A thousand and one possibilities.

“I was not the least bit worried,” Tony later said. “Not then.”

 

Adrianne had been making lots of friends since moving into town. She was always hanging out with someone. One of her favorite places these days was the teen center at the YMCA. And, of course, the local mall.

Ten minutes went by. Jo made several additional calls.

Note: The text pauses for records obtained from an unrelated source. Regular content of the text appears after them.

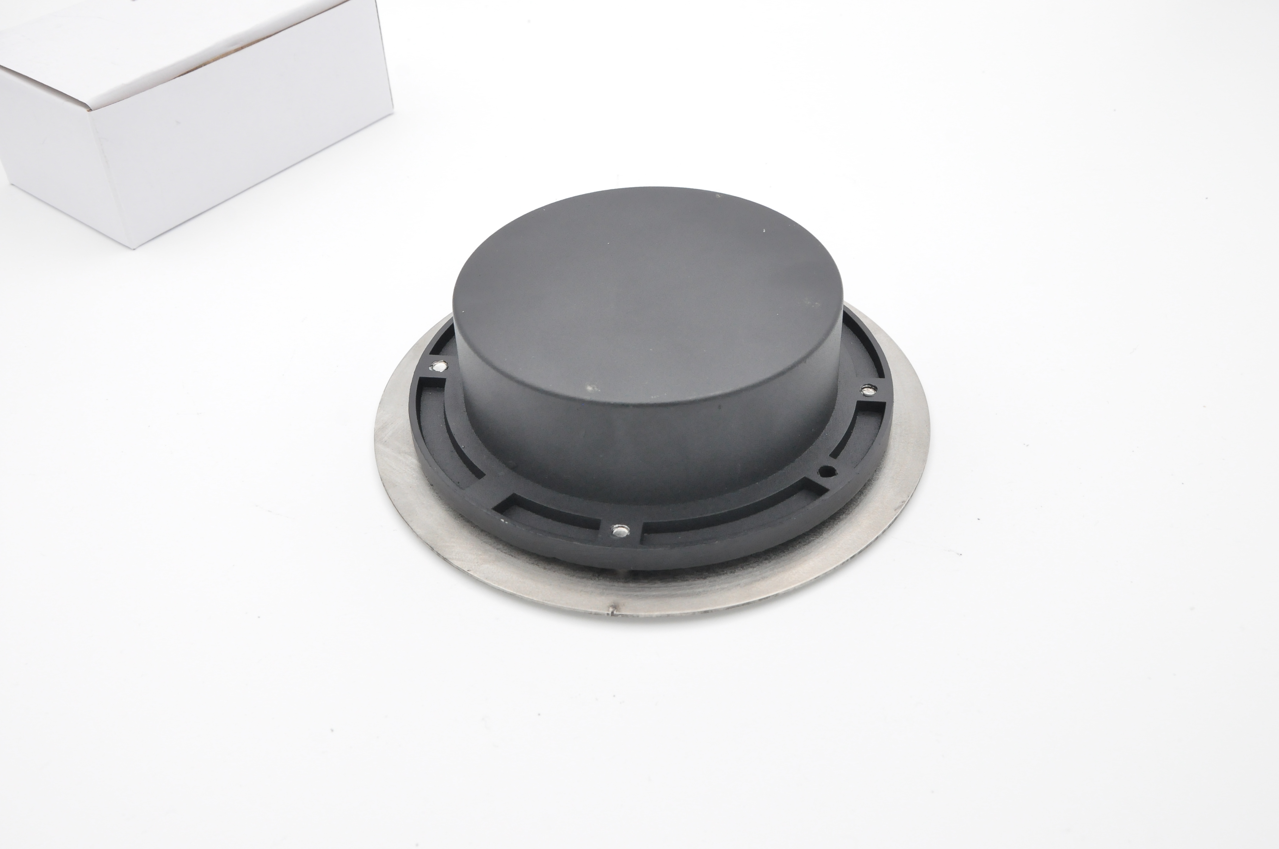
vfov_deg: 35.4
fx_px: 1331
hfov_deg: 51.3
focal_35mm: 38
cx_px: 640
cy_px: 424
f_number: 11
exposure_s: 1/200
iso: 1250
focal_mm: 25
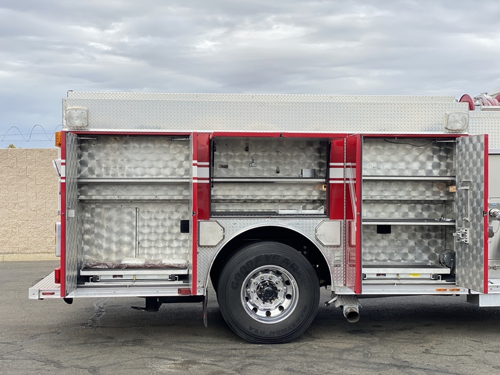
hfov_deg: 36.8
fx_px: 751
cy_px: 188
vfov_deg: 28.0
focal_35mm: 52
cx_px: 250
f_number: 2
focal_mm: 6
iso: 20
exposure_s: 1/592
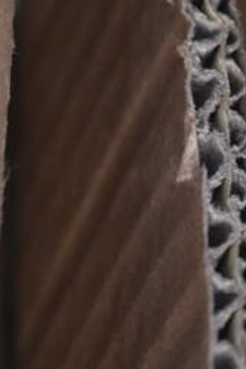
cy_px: -265
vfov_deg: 6.7
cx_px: -64
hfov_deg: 4.5
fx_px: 3104
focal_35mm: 303
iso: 2500
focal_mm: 55
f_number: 5.6
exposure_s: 1/125
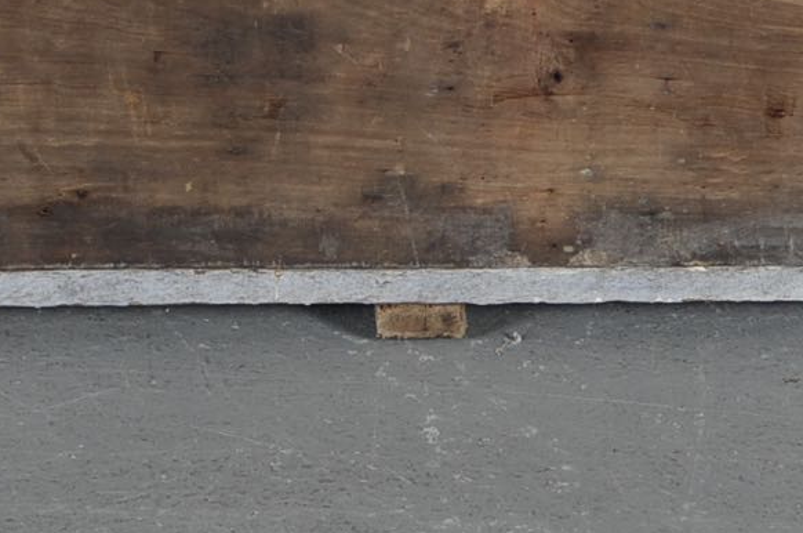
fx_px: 4946
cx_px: 341
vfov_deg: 6.1
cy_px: -258
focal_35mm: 222
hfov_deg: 9.3
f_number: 6.3
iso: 100
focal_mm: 35
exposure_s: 1/125
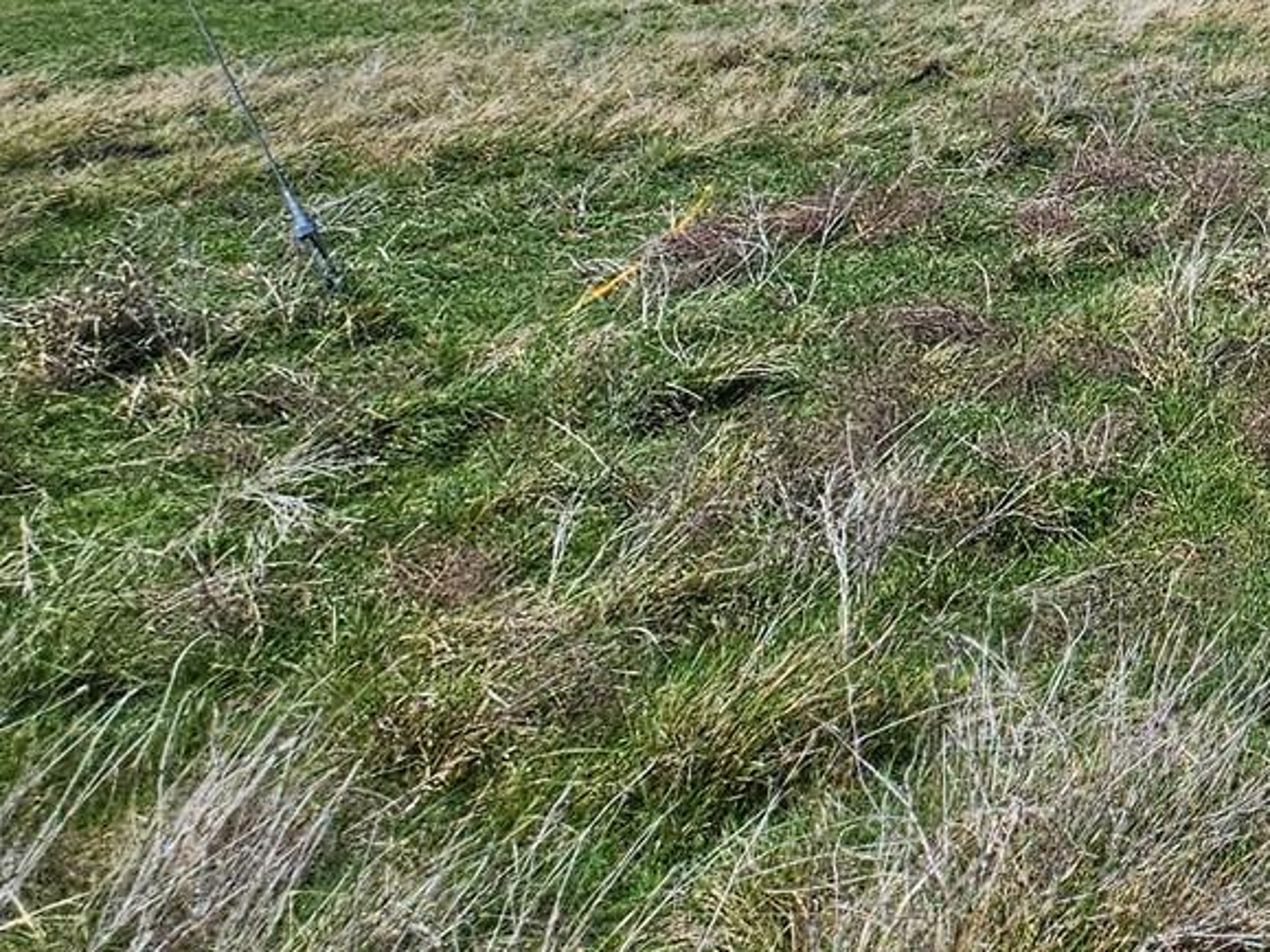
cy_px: -388
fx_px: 1687
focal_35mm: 46
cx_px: 1891
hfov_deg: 28.1
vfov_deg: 25.5
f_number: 2.2
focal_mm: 2.2
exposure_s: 1/3160
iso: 50
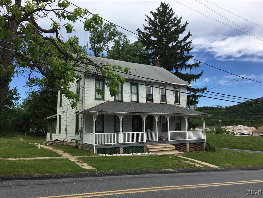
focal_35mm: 29
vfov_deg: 48.2
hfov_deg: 61.7
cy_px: 99
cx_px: 132
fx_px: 220
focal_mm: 4.15
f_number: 2.2
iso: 25
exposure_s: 1/1451
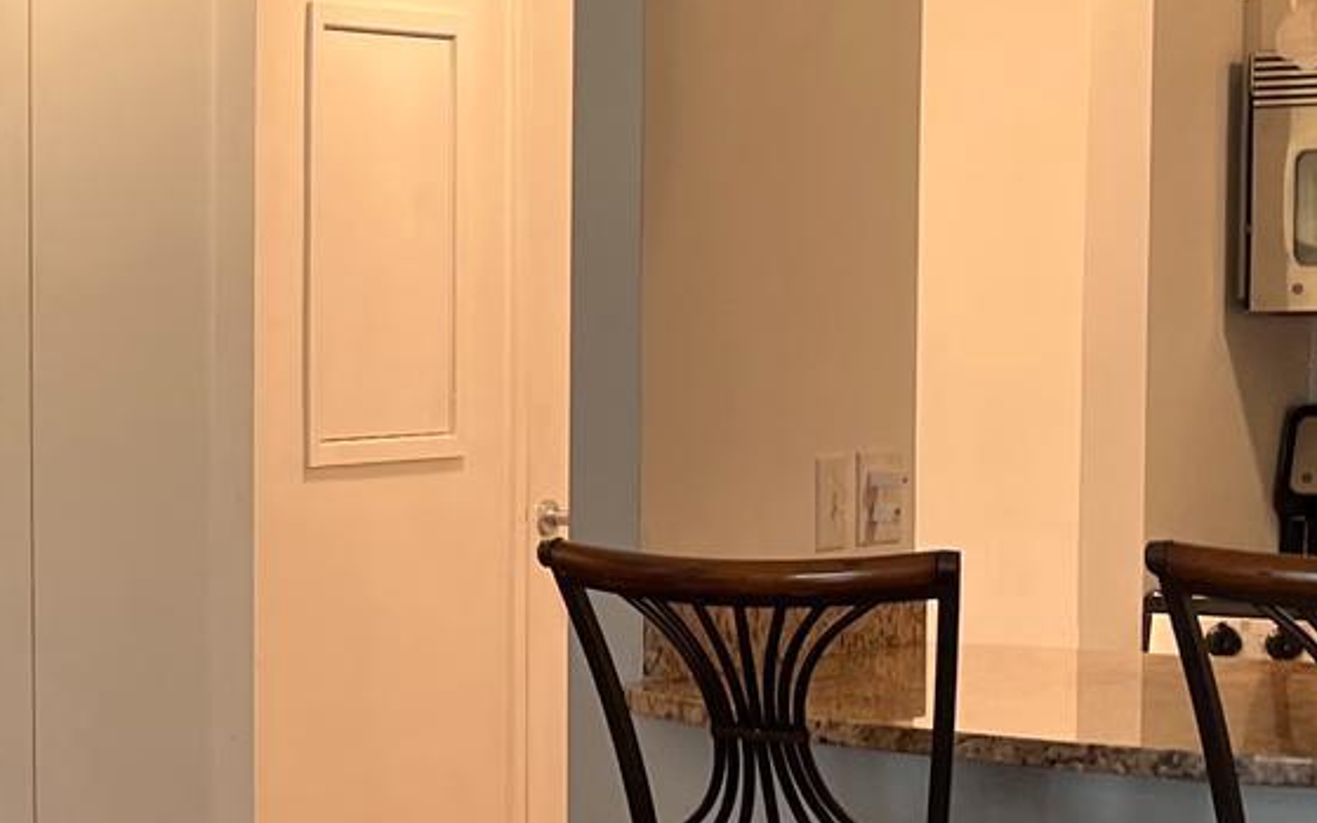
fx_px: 3624
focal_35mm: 101
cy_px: 578
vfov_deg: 12.9
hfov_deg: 19.4
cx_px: -278
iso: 80
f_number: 1.6
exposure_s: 1/60
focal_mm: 5.1
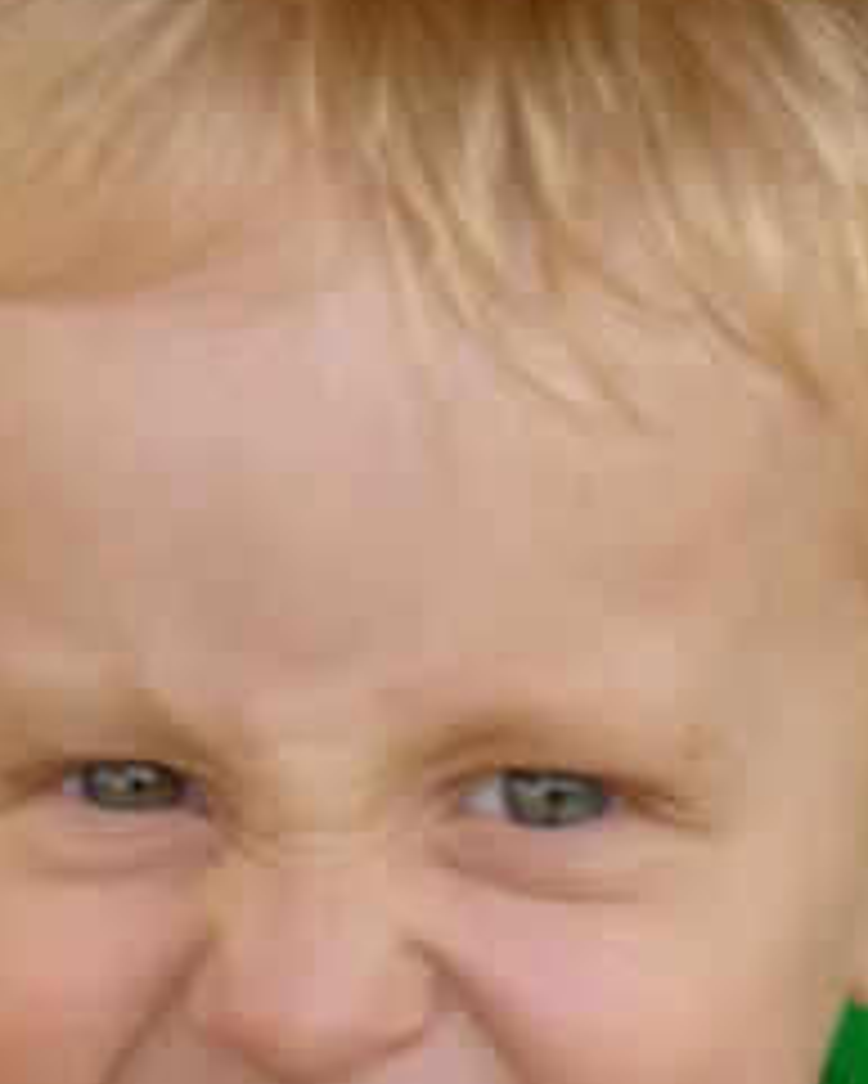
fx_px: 4268
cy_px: 364
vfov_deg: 14.4
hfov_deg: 11.5
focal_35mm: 133
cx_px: 81
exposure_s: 1/80
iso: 100
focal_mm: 7.4
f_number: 3.8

“No one’s heard from her,” Jo told Tony. She said it, but didn’t like the feeling of those words coming out of her mouth. Something was wrong. Jo could sense it.

Gut instinct.

 

“Let’s take a ride to Checkers,” Tony suggested.

2

Jo and Tony didn’t say much to each other as they made their way to Checkers. The restaurant was just a short ride from their home. Adrianne had started working at Checkers only a few weeks back. She had never voiced any concerns about a problem at work, nor had Adrianne
not
come home from school. Still, Tony and Jo had an initial, nagging feeling that Adrianne had taken off. Run away. The rigors of teen life—that constant battle to find the right group of friends, how to fit in, to do or not do those drugs put in front of you, take a swig of that bottle, keeping everyone at home happy and content—had worn on Adrianne in the past. Jo and Tony were under the impression that Adrianne’s time of rebellion and contempt had come and gone—but maybe not. Perhaps she had packed it in. Teens can be so unpredictable. Maybe Tex decided to blow off work and go party with friends.